### Aufgabe
Gib bitte den Abschnitt aus dem Artikel über die Spesen von Andreas Gross wieder, beginnend bei „Weltenbummler und SP-Nationalrat“ und endend bei „grossen Stil ab.“. Ersetze darin „Zahlen“ durch „Beträge“.

### Lesetext
--- --- ---

Weltenbummler und SP-Nationalrat Andreas Gross verrechnete dem Bund für sein Europaratsmandat 169 000 Franken Spesen und Taggelder – viermal mehr als CIA-Jäger Dick Marty. Der Linkspolitiker ist der teuerste Parlamentarier der Schweiz.
Nadja Pastega
Die Zahlen sind geheim. Wie viel Reisespesen die Parlamentarier garnieren, wird unter dem Deckel gehalten. Das Büro des Nationalrats, das den Finanzverschleiss des Parlaments kontrollieren sollte, weigert sich, die Zahlen offenzulegen. «Diese Informationen unterliegen dem Datenschutz», sagt Parlamentssprecher Marc Stucki. Nach Informationen des «Sonntags» gibt es auf der Vielfliegerliste einen klaren Spitzenreiter: Der Zürcher SP-Nationalrat Andreas Gross rechnete im grossen Stil ab.

--- --- ---

### Extrahierte Angaben
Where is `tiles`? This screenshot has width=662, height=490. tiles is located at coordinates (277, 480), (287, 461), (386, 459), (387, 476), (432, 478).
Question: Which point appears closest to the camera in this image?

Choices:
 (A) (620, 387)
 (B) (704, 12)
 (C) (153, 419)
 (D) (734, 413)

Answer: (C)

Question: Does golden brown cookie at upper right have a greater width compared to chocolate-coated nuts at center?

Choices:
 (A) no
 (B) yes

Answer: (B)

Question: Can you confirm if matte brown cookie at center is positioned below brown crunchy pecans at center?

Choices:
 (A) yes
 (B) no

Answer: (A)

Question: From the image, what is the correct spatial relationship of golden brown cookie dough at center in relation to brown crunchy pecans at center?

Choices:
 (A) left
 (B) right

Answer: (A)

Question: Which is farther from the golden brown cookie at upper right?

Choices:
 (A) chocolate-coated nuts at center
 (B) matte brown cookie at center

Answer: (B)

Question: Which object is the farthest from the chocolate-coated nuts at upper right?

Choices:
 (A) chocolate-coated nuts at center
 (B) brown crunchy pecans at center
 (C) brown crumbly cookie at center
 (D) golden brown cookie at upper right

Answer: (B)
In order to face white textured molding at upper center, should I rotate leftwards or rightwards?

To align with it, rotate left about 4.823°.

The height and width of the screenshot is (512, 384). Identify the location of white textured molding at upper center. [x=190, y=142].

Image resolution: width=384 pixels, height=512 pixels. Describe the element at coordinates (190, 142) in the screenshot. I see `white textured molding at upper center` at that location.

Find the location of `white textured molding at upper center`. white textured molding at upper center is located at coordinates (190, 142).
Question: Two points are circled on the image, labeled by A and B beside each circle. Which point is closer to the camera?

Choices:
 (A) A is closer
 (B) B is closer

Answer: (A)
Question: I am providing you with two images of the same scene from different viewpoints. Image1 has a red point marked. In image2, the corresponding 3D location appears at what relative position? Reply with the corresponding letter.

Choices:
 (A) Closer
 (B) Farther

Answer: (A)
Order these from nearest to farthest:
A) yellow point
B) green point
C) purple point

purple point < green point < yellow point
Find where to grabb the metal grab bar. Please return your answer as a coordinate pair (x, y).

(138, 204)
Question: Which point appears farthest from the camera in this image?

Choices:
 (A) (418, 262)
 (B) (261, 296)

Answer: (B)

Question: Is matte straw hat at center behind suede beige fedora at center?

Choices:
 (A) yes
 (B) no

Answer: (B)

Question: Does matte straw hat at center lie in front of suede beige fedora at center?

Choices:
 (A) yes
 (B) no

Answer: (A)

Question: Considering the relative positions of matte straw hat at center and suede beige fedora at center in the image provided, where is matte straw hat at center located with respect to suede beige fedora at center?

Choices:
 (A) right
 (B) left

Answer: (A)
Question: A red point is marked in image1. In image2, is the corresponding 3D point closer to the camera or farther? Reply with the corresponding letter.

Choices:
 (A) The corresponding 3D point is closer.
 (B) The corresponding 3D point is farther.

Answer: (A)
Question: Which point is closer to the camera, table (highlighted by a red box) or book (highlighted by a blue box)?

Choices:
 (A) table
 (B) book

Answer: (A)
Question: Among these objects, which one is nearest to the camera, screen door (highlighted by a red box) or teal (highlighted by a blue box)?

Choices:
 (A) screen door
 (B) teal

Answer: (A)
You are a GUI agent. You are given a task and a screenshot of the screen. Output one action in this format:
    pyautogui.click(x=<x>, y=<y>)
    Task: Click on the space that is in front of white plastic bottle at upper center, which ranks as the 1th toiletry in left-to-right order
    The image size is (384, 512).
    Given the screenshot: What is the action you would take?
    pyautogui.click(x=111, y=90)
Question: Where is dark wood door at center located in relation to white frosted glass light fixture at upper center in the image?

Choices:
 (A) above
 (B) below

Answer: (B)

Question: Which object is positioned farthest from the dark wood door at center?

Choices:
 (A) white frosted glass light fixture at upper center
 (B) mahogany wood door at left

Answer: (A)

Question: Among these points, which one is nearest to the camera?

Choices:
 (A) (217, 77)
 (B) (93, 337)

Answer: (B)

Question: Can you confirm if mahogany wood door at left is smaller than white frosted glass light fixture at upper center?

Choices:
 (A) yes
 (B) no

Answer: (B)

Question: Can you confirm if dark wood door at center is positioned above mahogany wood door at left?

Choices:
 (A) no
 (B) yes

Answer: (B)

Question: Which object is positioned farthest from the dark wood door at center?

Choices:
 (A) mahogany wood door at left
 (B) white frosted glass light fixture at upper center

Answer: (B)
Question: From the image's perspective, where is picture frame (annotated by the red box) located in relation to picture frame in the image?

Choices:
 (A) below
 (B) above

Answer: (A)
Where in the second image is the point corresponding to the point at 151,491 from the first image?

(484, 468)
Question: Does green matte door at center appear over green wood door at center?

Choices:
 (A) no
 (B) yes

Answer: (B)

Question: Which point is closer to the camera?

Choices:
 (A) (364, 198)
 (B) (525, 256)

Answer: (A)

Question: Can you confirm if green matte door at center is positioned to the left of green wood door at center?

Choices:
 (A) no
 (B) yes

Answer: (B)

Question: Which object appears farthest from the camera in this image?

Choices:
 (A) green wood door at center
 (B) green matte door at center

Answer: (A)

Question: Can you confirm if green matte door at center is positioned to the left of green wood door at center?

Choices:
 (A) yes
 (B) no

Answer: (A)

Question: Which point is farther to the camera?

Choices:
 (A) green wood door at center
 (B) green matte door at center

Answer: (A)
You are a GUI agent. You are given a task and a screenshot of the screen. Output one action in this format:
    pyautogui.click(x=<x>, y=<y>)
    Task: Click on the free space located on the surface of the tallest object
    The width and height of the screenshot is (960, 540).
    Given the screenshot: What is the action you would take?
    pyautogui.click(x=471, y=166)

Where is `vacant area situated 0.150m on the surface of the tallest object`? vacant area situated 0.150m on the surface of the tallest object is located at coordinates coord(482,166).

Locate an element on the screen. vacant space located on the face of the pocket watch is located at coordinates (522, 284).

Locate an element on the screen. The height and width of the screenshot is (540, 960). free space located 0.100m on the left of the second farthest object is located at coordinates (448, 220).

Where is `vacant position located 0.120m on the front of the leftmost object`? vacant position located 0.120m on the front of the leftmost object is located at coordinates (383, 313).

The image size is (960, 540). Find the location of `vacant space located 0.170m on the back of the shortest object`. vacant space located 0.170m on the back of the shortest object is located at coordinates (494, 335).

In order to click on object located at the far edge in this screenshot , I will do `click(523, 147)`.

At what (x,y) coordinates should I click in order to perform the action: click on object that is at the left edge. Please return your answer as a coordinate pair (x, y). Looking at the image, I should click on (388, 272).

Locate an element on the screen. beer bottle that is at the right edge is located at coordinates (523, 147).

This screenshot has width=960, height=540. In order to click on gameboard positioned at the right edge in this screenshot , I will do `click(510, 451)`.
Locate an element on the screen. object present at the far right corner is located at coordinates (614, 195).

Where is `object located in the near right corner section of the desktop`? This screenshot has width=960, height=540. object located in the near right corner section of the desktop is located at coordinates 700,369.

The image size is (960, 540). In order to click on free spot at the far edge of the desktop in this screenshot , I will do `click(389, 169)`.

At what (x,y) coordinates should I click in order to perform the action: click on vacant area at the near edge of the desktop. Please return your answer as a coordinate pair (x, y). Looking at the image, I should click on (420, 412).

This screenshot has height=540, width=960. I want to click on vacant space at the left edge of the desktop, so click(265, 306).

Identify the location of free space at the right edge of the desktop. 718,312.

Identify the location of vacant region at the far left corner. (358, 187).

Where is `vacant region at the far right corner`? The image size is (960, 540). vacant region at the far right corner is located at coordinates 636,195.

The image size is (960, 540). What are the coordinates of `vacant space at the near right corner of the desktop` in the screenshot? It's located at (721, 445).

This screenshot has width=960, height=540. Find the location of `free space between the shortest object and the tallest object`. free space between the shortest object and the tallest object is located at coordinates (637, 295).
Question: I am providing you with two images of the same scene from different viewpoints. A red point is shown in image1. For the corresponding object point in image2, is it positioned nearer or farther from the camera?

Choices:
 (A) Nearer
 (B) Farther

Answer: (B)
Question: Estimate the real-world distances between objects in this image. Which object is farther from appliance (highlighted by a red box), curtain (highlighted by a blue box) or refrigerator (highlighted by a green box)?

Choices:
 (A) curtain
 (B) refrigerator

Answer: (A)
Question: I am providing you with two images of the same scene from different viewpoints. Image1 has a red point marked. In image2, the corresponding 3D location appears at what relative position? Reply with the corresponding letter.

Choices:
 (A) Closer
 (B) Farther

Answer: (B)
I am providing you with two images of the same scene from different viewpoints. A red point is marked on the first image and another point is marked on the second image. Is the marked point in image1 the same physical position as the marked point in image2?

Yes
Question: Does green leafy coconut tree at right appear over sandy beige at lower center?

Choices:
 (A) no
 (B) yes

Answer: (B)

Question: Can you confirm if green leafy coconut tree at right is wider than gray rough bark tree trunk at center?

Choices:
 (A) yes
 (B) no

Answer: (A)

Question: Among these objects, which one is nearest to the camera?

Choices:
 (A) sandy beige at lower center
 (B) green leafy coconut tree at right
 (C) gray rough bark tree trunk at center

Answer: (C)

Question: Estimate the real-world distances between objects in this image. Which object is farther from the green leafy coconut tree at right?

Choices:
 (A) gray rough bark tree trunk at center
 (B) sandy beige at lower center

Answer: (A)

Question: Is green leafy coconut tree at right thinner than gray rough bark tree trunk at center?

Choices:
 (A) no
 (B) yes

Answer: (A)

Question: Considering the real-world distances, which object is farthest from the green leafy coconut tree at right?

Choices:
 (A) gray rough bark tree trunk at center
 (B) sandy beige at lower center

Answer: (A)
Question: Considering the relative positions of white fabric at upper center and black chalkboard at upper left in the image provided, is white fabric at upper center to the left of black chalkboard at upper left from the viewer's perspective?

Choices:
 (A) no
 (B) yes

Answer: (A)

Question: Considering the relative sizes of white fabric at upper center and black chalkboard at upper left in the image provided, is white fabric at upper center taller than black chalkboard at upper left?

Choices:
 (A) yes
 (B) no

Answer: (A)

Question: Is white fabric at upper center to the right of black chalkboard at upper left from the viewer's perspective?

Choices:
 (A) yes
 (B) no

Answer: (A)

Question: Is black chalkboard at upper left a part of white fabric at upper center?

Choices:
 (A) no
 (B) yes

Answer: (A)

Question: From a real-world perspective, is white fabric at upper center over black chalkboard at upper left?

--- --- ---

### Vollständige Antwort
Weltenbummler und SP-Nationalrat Andreas Gross verrechnete dem Bund für sein Europaratsmandat 169 000 Franken Spesen und Taggelder – viermal mehr als CIA-Jäger Dick Marty. Der Linkspolitiker ist der teuerste Parlamentarier der Schweiz.
Nadja Pastega
Die Beträge sind geheim. Wie viel Reisespesen die Parlamentarier garnieren, wird unter dem Deckel gehalten. Das Büro des Nationalrats, das den Finanzverschleiss des Parlaments kontrollieren sollte, weigert sich, die Beträge offenzulegen. «Diese Informationen unterliegen dem Datenschutz», sagt Parlamentssprecher Marc Stucki. Nach Informationen des «Sonntags» gibt es auf der Vielfliegerliste einen klaren Spitzenreiter: Der Zürcher SP-Nationalrat Andreas Gross rechnete im grossen Stil ab.